Le Mali face à une recrudescence de la dengue, une menace sous-estimée
Le Mali, déjà éprouvé par des tensions dans sa région septentrionale, doit désormais faire face à une épidémie de dengue qui se propage discrètement. Cette maladie, transmise par les moustiques, touche particulièrement les adultes et les hommes, comme l’indique Kalif Keita, directeur général adjoint de la Santé et de l’Hygiène Publique.
Les autorités sanitaires maliennes ont confirmé la présence de 12 cas officiels dans plusieurs communes de Bamako ainsi que dans les Districts de Kalaban Coro et de Koulikoro. Une situation qui alerte les professionnels de santé, d’autant que cette affection est souvent confondue avec le paludisme en raison de symptômes similaires.
La dengue au Mali : une maladie qui n’est pas nouvelle
Contrairement aux idées reçues, la dengue n’est pas une menace récente pour le Mali. Depuis sa première détection en 2008, le pays a connu plusieurs poussées épidémiques, notamment en 2017 et 2019. L’apparition récente de cas au Burkina Faso a poussé les autorités maliennes à renforcer leur surveillance, bien que les données sur l’ampleur des épidémies restent limitées.
Cette situation s’explique en partie par le manque de moyens de diagnostic et la difficulté à distinguer la dengue du paludisme, deux maladies aux manifestations comparables. Les experts soulignent l’urgence de mieux documenter ces épidémies pour adapter les stratégies de prévention.

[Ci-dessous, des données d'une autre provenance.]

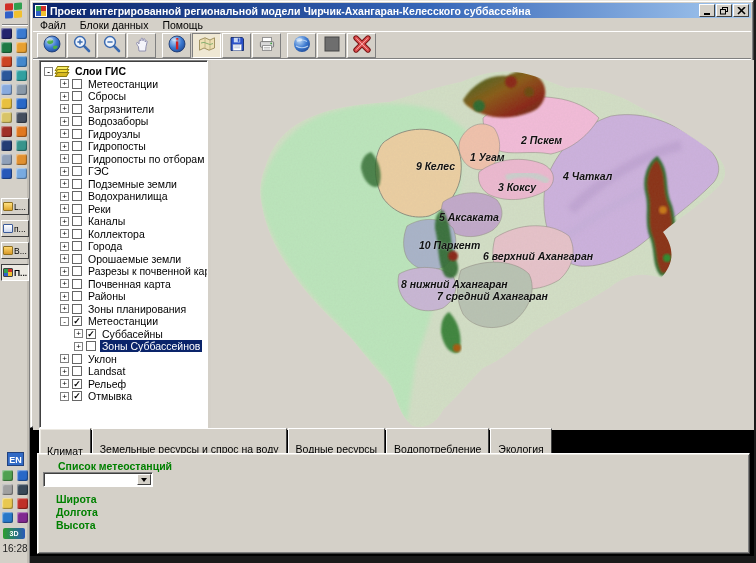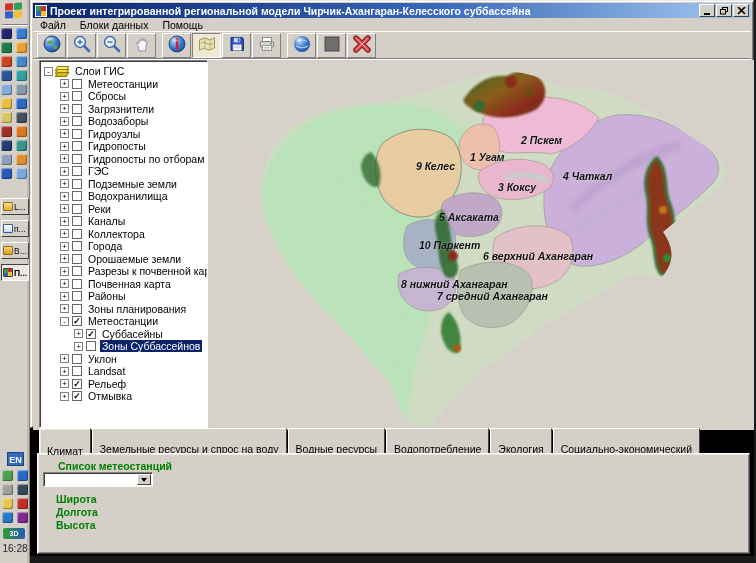--- a/index.html
+++ b/index.html
@@ -53,7 +53,7 @@
   .trow.exp-minus .exp::before { content:'-'; }
   .trow .cb { width:10px; height:10px; border:1px solid #666; background:#fff; margin-right:4px; flex:0 0 auto; font-size:9px; line-height:9px; text-align:center; font-weight:bold; }
   .trow.checked .cb::after { content:'\2713'; }
-  .trow.level0 { font-weight:normal; }
+  .trow.level0 { font-weight:bold; }
   .trow.level0 { padding-left:2px; }
   .trow.level1 { padding-left:18px; }
   .trow.level2 { padding-left:32px; }

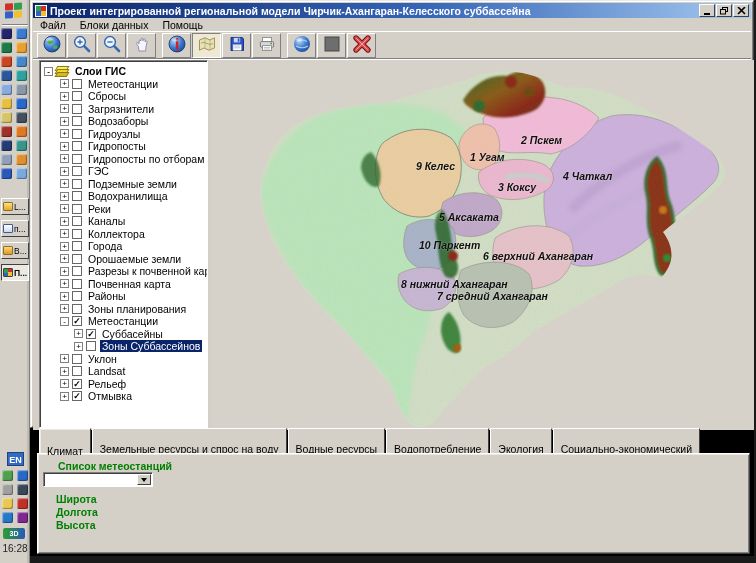--- a/index.html
+++ b/index.html
@@ -548,7 +548,6 @@
       <div class="tab"><span>Водные ресурсы</span></div>
       <div class="tab"><span>Водопотребление</span></div>
       <div class="tab"><span>Экология</span></div>
-      <div class="tab"><span>Социально-экономический</span></div>
     </div>
 
   <div id="tabpanel">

Prévention et vigilance : les clés pour limiter la propagation
Face à cette épidémie de dengue, les autorités sanitaires appellent à la prudence. Les voyageurs et les résidents au Mali doivent adopter des mesures de prévention strictes :
- Utiliser des répulsifs anti-moustiques pour limiter les piqûres.
- Porter des vêtements longs, surtout en période d’activité des moustiques.
- Éliminer les eaux stagnantes autour des habitations pour réduire les zones de ponte des moustiques.
- Rester attentif aux symptômes (fièvre, douleurs articulaires, maux de tête) et consulter rapidement en cas de doute.
Les professionnels de santé rappellent que la dengue peut être très invalidante, même si elle est rarement mortelle. Une prise en charge précoce améliore significativement le pronostic.
Pourquoi la dengue est-elle souvent sous-diagnostiquée en Afrique ?
Plusieurs facteurs expliquent que la dengue soit moins bien documentée que d’autres maladies en Afrique :
- Des symptômes similaires au paludisme : fièvre, frissons, courbatures, ce qui rend le diagnostic difficile sans test spécifique.
- Un accès limité aux diagnostics : les laboratoires manquent souvent de kits de dépistage dédiés.
- Une méconnaissance de la maladie par les populations et même certains professionnels de santé, qui la confondent avec le paludisme.
Les experts insistent sur la nécessité de former les soignants et d’améliorer les outils de diagnostic pour mieux identifier et traiter les cas de dengue.
Que faire en cas de symptômes de dengue ?
Si vous présentez des signes évocateurs de dengue au Mali ou après un voyage dans une zone à risque, voici les étapes à suivre :
- Consultez un médecin rapidement pour un diagnostic précis.
- Hydratez-vous abondamment pour éviter la déshydratation.
- Évitez l’automédication avec des anti-inflammatoires non stéroïdiens (comme l’ibuprofène), qui peuvent aggraver la situation.
- Signalez votre voyage récent aux autorités sanitaires si vous êtes un résident ou un visiteur au Mali.
La vigilance de chacun est essentielle pour limiter l’impact de cette épidémie et protéger les populations les plus vulnérables.